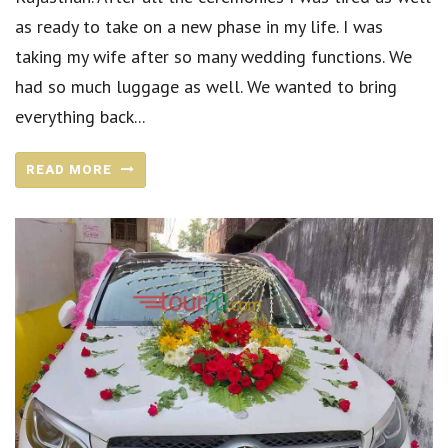
as ready to take on a new phase in my life. I was
taking my wife after so many wedding functions. We
had so much luggage as well. We wanted to bring
everything back...
READ MORE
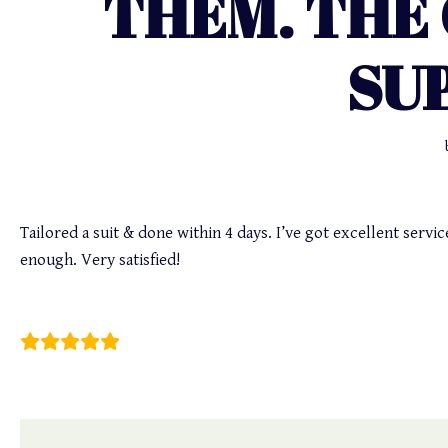
THEM. THE
SU
Tailored a suit & done within 4 days. I’ve got excellent serv
enough. Very satisfied!
Sami Moore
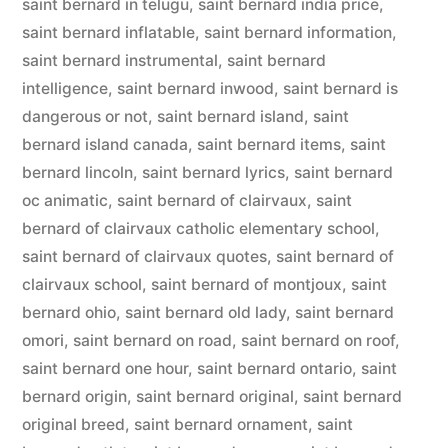
saint bernard in telugu
,
saint bernard india price
,
saint bernard inflatable
,
saint bernard information
,
saint bernard instrumental
,
saint bernard
intelligence
,
saint bernard inwood
,
saint bernard is
dangerous or not
,
saint bernard island
,
saint
bernard island canada
,
saint bernard items
,
saint
bernard lincoln
,
saint bernard lyrics
,
saint bernard
oc animatic
,
saint bernard of clairvaux
,
saint
bernard of clairvaux catholic elementary school
,
saint bernard of clairvaux quotes
,
saint bernard of
clairvaux school
,
saint bernard of montjoux
,
saint
bernard ohio
,
saint bernard old lady
,
saint bernard
omori
,
saint bernard on road
,
saint bernard on roof
,
saint bernard one hour
,
saint bernard ontario
,
saint
bernard origin
,
saint bernard original
,
saint bernard
original breed
,
saint bernard ornament
,
saint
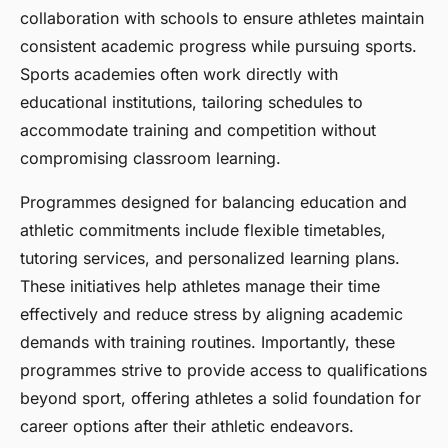
collaboration with schools to ensure athletes maintain
consistent academic progress while pursuing sports.
Sports academies often work directly with
educational institutions, tailoring schedules to
accommodate training and competition without
compromising classroom learning.
Programmes designed for balancing education and
athletic commitments include flexible timetables,
tutoring services, and personalized learning plans.
These initiatives help athletes manage their time
effectively and reduce stress by aligning academic
demands with training routines. Importantly, these
programmes strive to provide access to qualifications
beyond sport, offering athletes a solid foundation for
career options after their athletic endeavors.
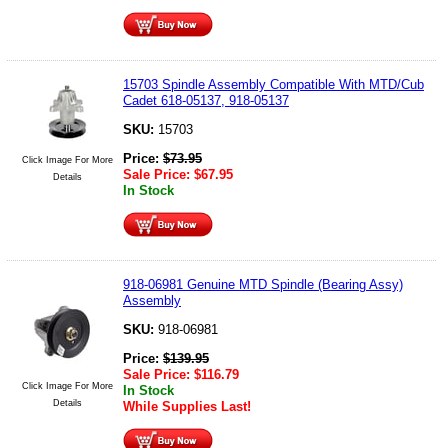
15703 Spindle Assembly Compatible With MTD/Cub
Cadet 618-05137, 918-05137
SKU:
15703
Price:
$
73.95
Click Image For More
Sale Price:
$
67.95
Details
In Stock
918-06981 Genuine MTD Spindle (Bearing Assy)
Assembly
SKU:
918-06981
Price:
$
139.95
Sale Price:
$
116.79
Click Image For More
In Stock
Details
While Supplies Last!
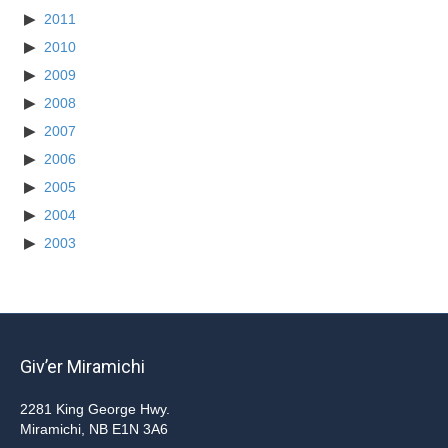
2011
2010
2009
2008
2007
2006
2005
2004
2003
Giv’er Miramichi
2281 King George Hwy.
Miramichi, NB E1N 3A6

•••

> [Exercise prompt] Please pull every line of text from the records above, word for word and in order, and leave the pictures out of your answer.

> [Answer for this exercise]
as ready to take on a new phase in my life. I was
taking my wife after so many wedding functions. We
had so much luggage as well. We wanted to bring
everything back...
READ MORE
THEM. THE
SU
Tailored a suit & done within 4 days. I’ve got excellent serv
enough. Very satisfied!
Sami Moore
saint bernard in telugu
,
saint bernard india price
,
saint bernard inflatable
,
saint bernard information
,
saint bernard instrumental
,
saint bernard
intelligence
,
saint bernard inwood
,
saint bernard is
dangerous or not
,
saint bernard island
,
saint
bernard island canada
,
saint bernard items
,
saint
bernard lincoln
,
saint bernard lyrics
,
saint bernard
oc animatic
,
saint bernard of clairvaux
,
saint
bernard of clairvaux catholic elementary school
,
saint bernard of clairvaux quotes
,
saint bernard of
clairvaux school
,
saint bernard of montjoux
,
saint
bernard ohio
,
saint bernard old lady
,
saint bernard
omori
,
saint bernard on road
,
saint bernard on roof
,
saint bernard one hour
,
saint bernard ontario
,
saint
bernard origin
,
saint bernard original
,
saint bernard
original breed
,
saint bernard ornament
,
saint
collaboration with schools to ensure athletes maintain
consistent academic progress while pursuing sports.
Sports academies often work directly with
educational institutions, tailoring schedules to
accommodate training and competition without
compromising classroom learning.
Programmes designed for balancing education and
athletic commitments include flexible timetables,
tutoring services, and personalized learning plans.
These initiatives help athletes manage their time
effectively and reduce stress by aligning academic
demands with training routines. Importantly, these
programmes strive to provide access to qualifications
beyond sport, offering athletes a solid foundation for
career options after their athletic endeavors.
15703 Spindle Assembly Compatible With MTD/Cub
Cadet 618-05137, 918-05137
SKU:
15703
Price:
$
73.95
Click Image For More
Sale Price:
$
67.95
Details
In Stock
918-06981 Genuine MTD Spindle (Bearing Assy)
Assembly
SKU:
918-06981
Price:
$
139.95
Sale Price:
$
116.79
Click Image For More
In Stock
Details
While Supplies Last!
2011
2010
2009
2008
2007
2006
2005
2004
2003
Giv’er Miramichi
2281 King George Hwy.
Miramichi, NB E1N 3A6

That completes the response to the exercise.